In the data below, find the line that contains "(x=153, y=164) px" and the line that contains "<87,42,150,163> (left, top, right, bottom; pixels)". Copy both, plus every line between them, exactly.
(Dataset entries)
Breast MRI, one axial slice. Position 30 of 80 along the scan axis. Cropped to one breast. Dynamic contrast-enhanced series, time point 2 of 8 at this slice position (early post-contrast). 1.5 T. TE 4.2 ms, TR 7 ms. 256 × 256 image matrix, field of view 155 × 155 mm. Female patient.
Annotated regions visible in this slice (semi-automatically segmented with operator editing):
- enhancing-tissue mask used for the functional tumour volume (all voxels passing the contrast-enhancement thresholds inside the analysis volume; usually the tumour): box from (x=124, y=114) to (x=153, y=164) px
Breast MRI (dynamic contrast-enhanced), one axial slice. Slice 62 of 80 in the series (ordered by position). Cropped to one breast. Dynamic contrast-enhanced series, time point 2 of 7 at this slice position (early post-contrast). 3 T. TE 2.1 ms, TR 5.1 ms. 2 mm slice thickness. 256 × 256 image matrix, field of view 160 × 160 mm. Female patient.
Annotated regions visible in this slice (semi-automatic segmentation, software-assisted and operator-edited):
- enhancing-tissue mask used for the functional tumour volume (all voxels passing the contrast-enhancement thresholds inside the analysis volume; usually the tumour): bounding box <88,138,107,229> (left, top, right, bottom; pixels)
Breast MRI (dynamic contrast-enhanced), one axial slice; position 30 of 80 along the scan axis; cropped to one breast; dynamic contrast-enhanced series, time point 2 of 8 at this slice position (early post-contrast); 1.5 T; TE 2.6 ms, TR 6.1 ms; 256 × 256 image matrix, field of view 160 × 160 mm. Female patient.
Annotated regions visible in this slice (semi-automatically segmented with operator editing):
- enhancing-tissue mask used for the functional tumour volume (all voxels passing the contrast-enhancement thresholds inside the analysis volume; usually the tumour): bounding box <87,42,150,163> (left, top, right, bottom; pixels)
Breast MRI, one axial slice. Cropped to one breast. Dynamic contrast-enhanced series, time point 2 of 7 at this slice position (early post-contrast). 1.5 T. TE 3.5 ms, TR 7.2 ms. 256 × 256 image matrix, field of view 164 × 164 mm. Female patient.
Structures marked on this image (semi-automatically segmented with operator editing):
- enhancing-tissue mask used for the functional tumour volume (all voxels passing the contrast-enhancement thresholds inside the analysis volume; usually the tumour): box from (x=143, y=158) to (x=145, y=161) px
(End Dataset entries)
(Dataset entries)
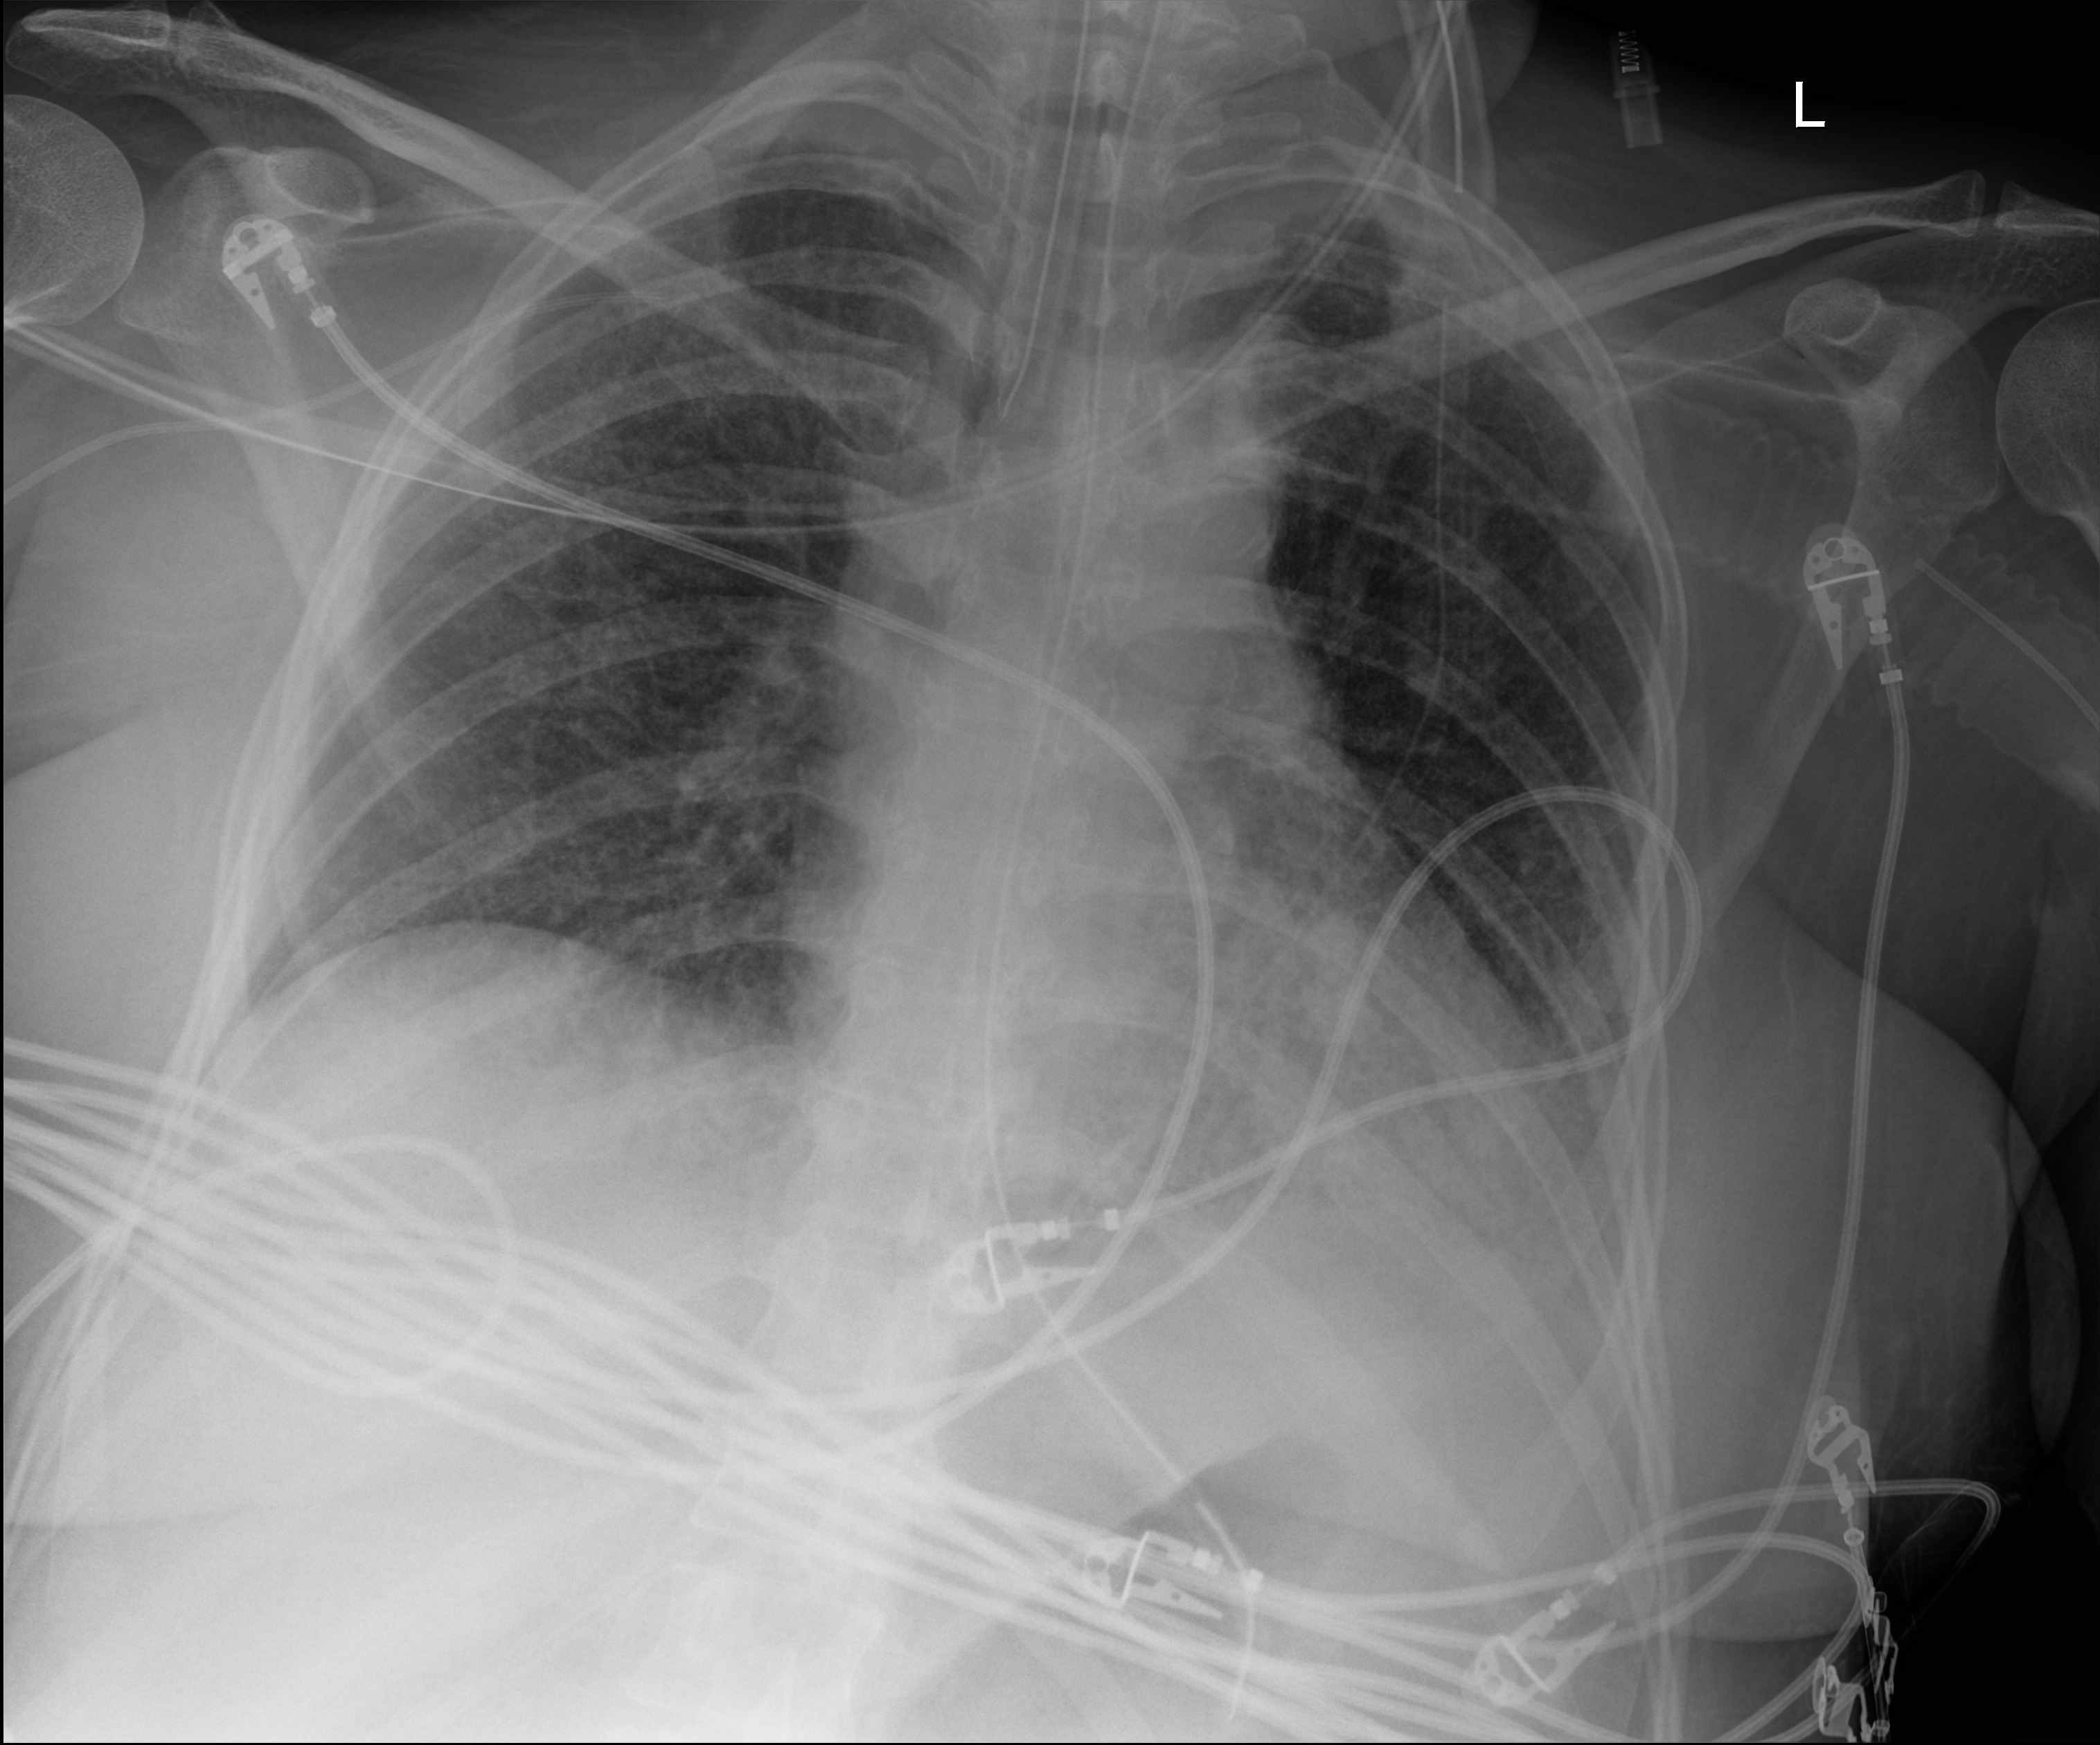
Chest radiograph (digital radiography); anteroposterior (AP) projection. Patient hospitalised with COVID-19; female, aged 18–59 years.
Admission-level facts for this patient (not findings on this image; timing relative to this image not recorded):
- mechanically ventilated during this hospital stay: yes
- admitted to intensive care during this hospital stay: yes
(End Dataset entries)
* [Answer below]:
- enhancing-tissue mask used for the functional tumour volume (all voxels passing the contrast-enhancement thresholds inside the analysis volume; usually the tumour): box from (x=124, y=114) to (x=153, y=164) px
Breast MRI (dynamic contrast-enhanced), one axial slice. Slice 62 of 80 in the series (ordered by position). Cropped to one breast. Dynamic contrast-enhanced series, time point 2 of 7 at this slice position (early post-contrast). 3 T. TE 2.1 ms, TR 5.1 ms. 2 mm slice thickness. 256 × 256 image matrix, field of view 160 × 160 mm. Female patient.
Annotated regions visible in this slice (semi-automatic segmentation, software-assisted and operator-edited):
- enhancing-tissue mask used for the functional tumour volume (all voxels passing the contrast-enhancement thresholds inside the analysis volume; usually the tumour): bounding box <88,138,107,229> (left, top, right, bottom; pixels)
Breast MRI (dynamic contrast-enhanced), one axial slice; position 30 of 80 along the scan axis; cropped to one breast; dynamic contrast-enhanced series, time point 2 of 8 at this slice position (early post-contrast); 1.5 T; TE 2.6 ms, TR 6.1 ms; 256 × 256 image matrix, field of view 160 × 160 mm. Female patient.
Annotated regions visible in this slice (semi-automatically segmented with operator editing):
- enhancing-tissue mask used for the functional tumour volume (all voxels passing the contrast-enhancement thresholds inside the analysis volume; usually the tumour): bounding box <87,42,150,163> (left, top, right, bottom; pixels)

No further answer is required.